If Stafford is able to pass for more than 352 yards on Monday night, or any time in the next five weeks for that matter, he will become the fastest quarterback to hit the 40,000 yard mark in league history.
While this is a quality accomplishment, if he does hit this milestone, it will automatically be seen by the national media is not that impressive, because Stafford has gained a bit of a reputation as a stat-stuffer.
There are a number of reasons why Stafford got to where he is today with an ability to break a record. Part of the reason why he has thrown for as many yards is because for most of his career the Lions running game has been mediocre-to-nonexistent, forcing him to throw the ball for the Lions offense more often than not.
It also helps Stafford that the Lions have often played from behind in his tenure as the Lions’ quarterback, forcing him to throw for a lot of yards against defenses that may have taken their feet off the gas. Pass-favorable rule changes have also played a part in Stafford and most modern quarterbacks posting more yards than their 80s counterparts.

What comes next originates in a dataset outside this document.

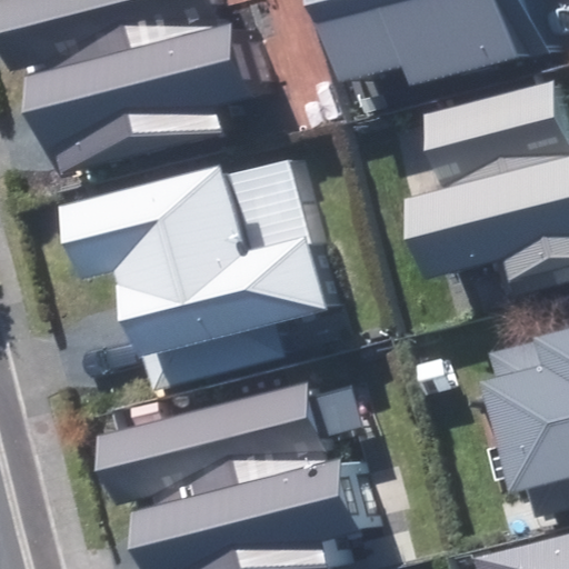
[(49,176),(225,130),(219,107),(256,98),(235,20),(213,26),(207,0),(0,0),(0,37),(9,71),(32,66),(35,73),(22,77),(33,120),(49,176)]
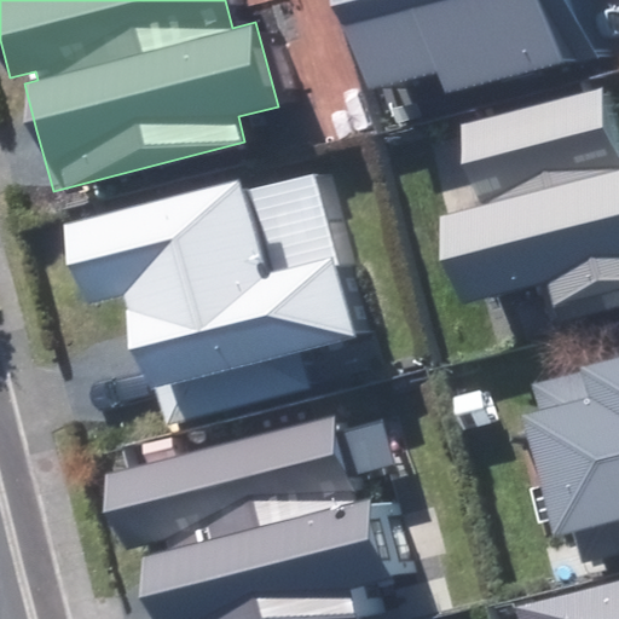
[(576,0),(348,0),(372,88),(438,70),(445,96),(591,56),(576,0)]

Plus, having a future Hall-of-Fame receiver to chuck the ball up to and pray that he catches it has helped him get a lot of yards, even though more often than not, those throws may have been ill-advised.
A common topic on sports radio debate shows all across the state of Michigan has become if Stafford will end his career in Canton like Johnson most likely will.
The answer right now is clearly a no. Stafford posts a sub-.500 career record of 68-76-1 as of Sunday, Oct. 13. What’s even more depressing is his 0-3 playoff record, and if that zero remains on his record, he can kiss that gold jacket goodbye.
With all that being said, Stafford has a lot of good years ahead of him. He’s 31 years old, and Hall of Fame quarterback Tom Brady is 11 years older than him while still posting impressive passing totals and recently passed the 70,000 yard mark. With the yardage pace he is currently on, Stafford could go down as one of the gaudiest passers in NFL history.
All that is fine and dandy, and while he doesn’t have a playoff win to show for all these yards, he still leads the league since 2009 in finding a way to win when trailing in the fourth quarter.
Stafford has proven time and time again that even with less-than-ideal teams around him, he can lead his team to victory, even when they are down in the final 15 minutes. As impressive as that is, it doesn’t mean nothing if Stafford can’t help his team win big games.
He has done his best to buck that narrative this season, beating two teams who made the playoffs last season in the Los Angeles Chargers and the Philadelphia Eagles, as well as nearly beating the Kansas City Chiefs while outdueling reigning MVP quarterback Patrick Mahomes.
Monday’s night game will be yet another big one for Stafford, as not only can break an NFL record, but he can prove on a national stage that he belongs in Hall of Fame conversation.
If the Lions can win a few more big games like this and Stafford can help lead Detroit to few playoff wins in the next five years, he just might make his Hall-of-Fame case one that can’t be refused.